Saturday, August 18, 2012

Mortgage loans boost results for Wells Fargo -

Wells Fargo reported higher earnings, higher revenue and a record number of mortgage applications on Friday.

It's just that nobody was paying all that much attention.

The spotlight instead was on JPMorgan Chase, where executives fielded questions about a giant $5.8 billion trading loss.

Then again, that's the way Wells Fargo usually works: getting ahead by staying under the radar.

The comparison was not lost on Wells Fargo's chief financial officer, Tim Sloan.
"It's not that we don't make mistakes," he said in an interview with the Associated Press. "But we don't take on a risk and then decide that the way we get comfortable with it is by hedging it. We just don't do it in the first place."

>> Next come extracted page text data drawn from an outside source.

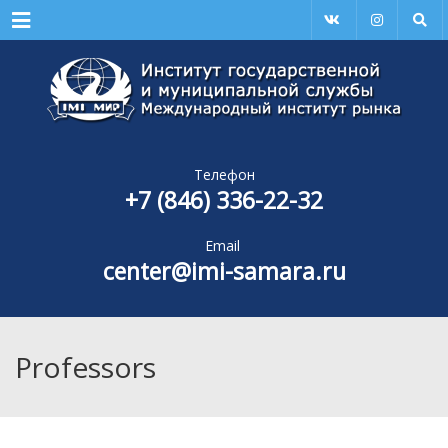
Menu
Телефон
+7 (846) 336-22-32
Email
center@imi-samara.ru
Professors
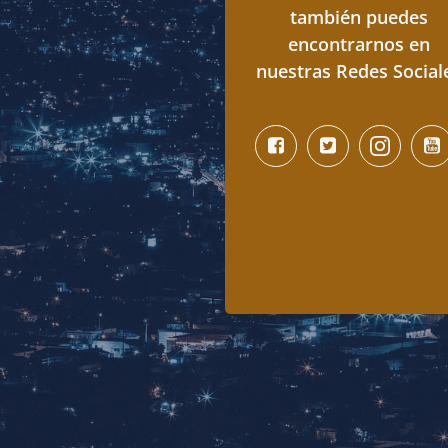
también puedes
encontrarnos en
nuestras Redes Social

The bank, based in San Francisco far from its New York peers, was considered a large regional bank until the end of 2008, when it stepped onto the national scene by scooping up Wachovia, a major bank in the South that was teetering on the brink of collapse.

Wells Fargo has since staked its reputation on mortgages, churning out more loans than any other bank. It's fond of pointing out that, at least compared with peers, it relies more on plain-vanilla customer lending than investment-banking services that can carry big profits but also big risk. It's now the biggest U.S. bank by market value, a crown it took from JPMorgan.

When Moody's downgraded the ratings of most of the major banks last month, Wells Fargo escaped intact.